During her time at Touchstone, Ackerman has worked in stage management and lighting design and starred in "Dr. Horrible," "Follies," and "Journey from the East."

Meanwhile Egging, who has directed local renditions of "The Mousetrap," "SubUrbia," "The Pillowman," "Waiting for Godot" and "Man of La Mancha," is excited to debut his first time onstage as a writer, director and main character.

"It's an interesting thing to apply the skillset of the creation of the role when you're actually creating the whole thing, not just trying to apply yourself to something that someone else already wrote," he said. "I'm trying to find ways that it's not just Chris up there. It's a character of Xan dealing with his stuff."

Forever friends?

While writing the play, Ackerman and Egging examined the friendships they've collected over the years.

"There's been a lot of looking at old pictures, opening photo albums and remembering old stories," Ackerman said. "Being able to visit with our memories in a really nice way through this process."

"Being able to visit with our memories in a really nice way through this process."
Emma Ackerman, general manager of Touchstone Theatre

In fact, Egging's Xan is loosely based on an individual he once idolized.

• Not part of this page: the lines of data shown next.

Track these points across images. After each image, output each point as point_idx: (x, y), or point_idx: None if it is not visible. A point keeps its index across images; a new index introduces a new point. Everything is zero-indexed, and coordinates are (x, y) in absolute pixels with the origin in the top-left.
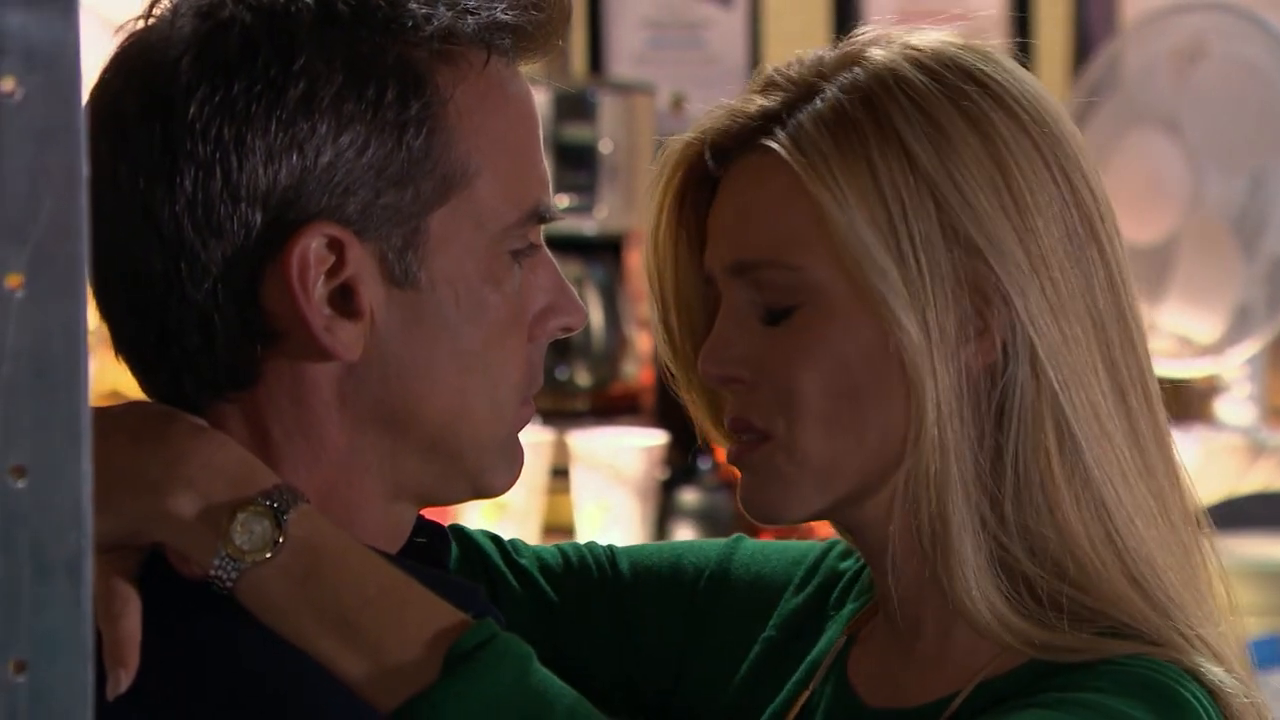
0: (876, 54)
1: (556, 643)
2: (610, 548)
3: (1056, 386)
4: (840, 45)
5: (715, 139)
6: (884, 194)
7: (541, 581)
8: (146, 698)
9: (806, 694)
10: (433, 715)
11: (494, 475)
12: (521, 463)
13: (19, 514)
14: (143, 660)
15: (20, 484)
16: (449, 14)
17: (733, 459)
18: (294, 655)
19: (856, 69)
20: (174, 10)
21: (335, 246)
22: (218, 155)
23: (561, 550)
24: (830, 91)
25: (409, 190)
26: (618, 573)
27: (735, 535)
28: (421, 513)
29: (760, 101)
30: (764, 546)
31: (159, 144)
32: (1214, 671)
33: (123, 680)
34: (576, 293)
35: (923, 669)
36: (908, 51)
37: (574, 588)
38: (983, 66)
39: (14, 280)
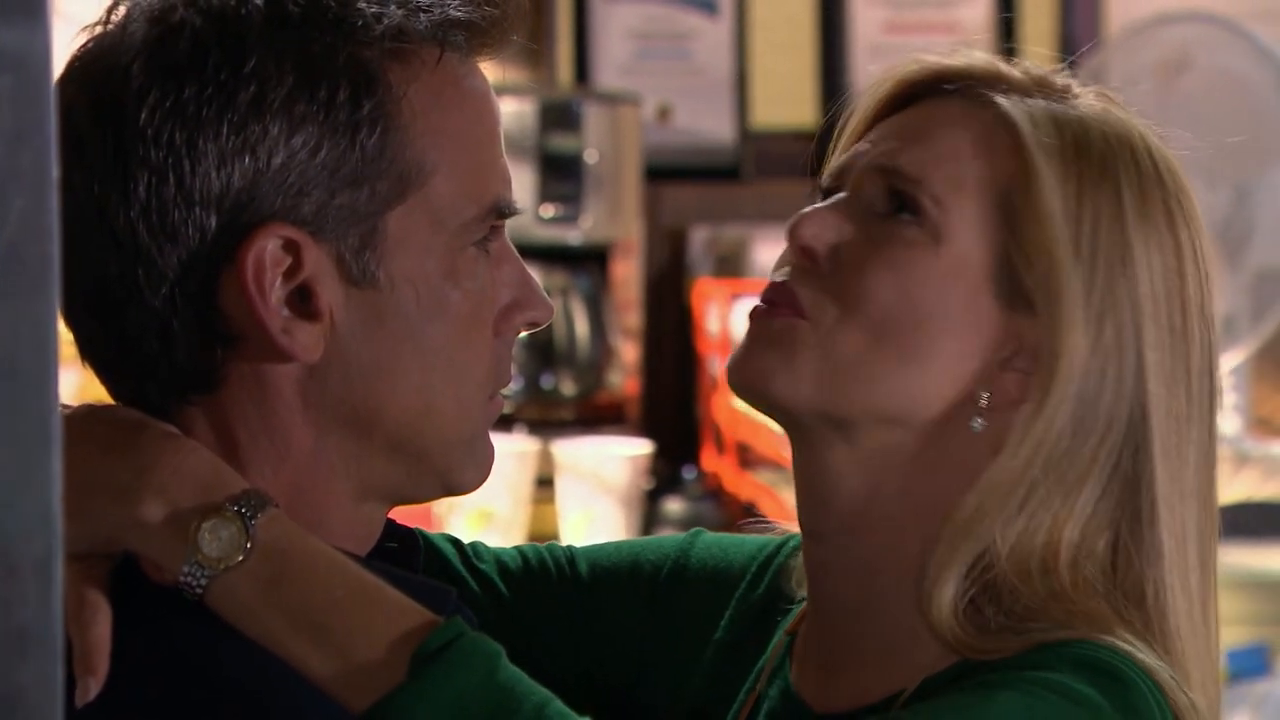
0: (1118, 114)
1: (516, 644)
2: (570, 548)
3: (1157, 456)
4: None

"It caused me to look back at my relationship with my childhood best friend that has definitely seen shifts of change in how we're connected to each other," he said. "It's still the person that I can go back to if something's blowing up, it's just not the same as what it was. I hold on to this idea of these two 16-year-olds playing around, but now I think about how that relationship has morphed and been okay with it."

It's a theme everyone can relate to, they say.

"The 1990s to early 2000s may be a growing-up story for us, but we hope there are points of resonance that people of any age are going to recognize — the things that were simpler or felt simpler when we were kids. The things that gradually grew to feel more confusing and harder to remember as [we] got older and our brains started to solidify and the way we remember friendship and the way that changes," Ackerman said.

"Games We Play" runs Thursday through Sunday, Feb. 16-23, at 321 E. Fourth St.

Tickets cost $15 (students, seniors) and $25.